**TASK ITEM**
Your answer should consist of the lines holding "FIRST", copied from the material below.

☆ ☆ ☆ ☆ ☆

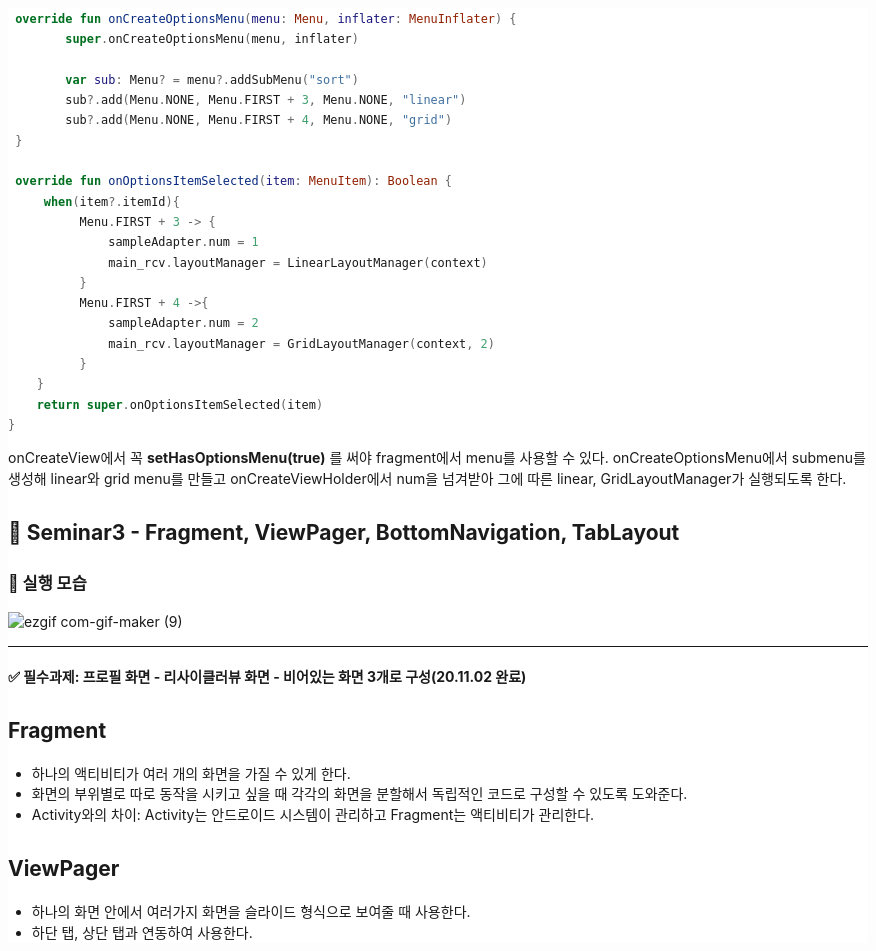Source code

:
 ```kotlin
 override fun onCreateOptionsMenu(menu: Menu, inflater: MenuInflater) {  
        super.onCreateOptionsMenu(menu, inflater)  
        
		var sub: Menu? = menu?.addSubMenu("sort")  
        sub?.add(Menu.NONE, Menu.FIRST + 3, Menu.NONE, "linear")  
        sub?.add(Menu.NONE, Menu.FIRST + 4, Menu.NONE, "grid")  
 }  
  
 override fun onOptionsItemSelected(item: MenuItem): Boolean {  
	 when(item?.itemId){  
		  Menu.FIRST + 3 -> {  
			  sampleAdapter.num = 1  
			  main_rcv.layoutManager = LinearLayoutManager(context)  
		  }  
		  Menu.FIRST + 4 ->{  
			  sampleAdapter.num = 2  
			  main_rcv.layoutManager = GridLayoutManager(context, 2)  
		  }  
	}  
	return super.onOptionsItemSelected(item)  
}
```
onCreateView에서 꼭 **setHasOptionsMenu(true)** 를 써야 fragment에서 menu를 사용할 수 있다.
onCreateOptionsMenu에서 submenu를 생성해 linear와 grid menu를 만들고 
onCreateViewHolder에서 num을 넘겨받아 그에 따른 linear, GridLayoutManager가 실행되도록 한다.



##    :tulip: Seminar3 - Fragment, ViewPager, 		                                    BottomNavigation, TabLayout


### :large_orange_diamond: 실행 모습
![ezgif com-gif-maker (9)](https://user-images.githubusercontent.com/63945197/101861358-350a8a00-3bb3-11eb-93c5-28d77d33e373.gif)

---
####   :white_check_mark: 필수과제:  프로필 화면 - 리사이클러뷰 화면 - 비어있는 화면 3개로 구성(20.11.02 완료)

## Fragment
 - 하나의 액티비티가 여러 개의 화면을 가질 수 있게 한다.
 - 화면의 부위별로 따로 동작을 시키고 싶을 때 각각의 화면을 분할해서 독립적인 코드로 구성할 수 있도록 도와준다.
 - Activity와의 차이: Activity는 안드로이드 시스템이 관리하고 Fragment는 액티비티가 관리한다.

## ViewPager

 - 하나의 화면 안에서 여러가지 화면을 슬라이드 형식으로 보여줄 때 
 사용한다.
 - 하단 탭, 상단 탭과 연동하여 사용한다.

☆ ☆ ☆ ☆ ☆

**ANSWER AREA**
        sub?.add(Menu.NONE, Menu.FIRST + 3, Menu.NONE, "linear")  
        sub?.add(Menu.NONE, Menu.FIRST + 4, Menu.NONE, "grid")  
		  Menu.FIRST + 3 -> {  
		  Menu.FIRST + 4 ->{  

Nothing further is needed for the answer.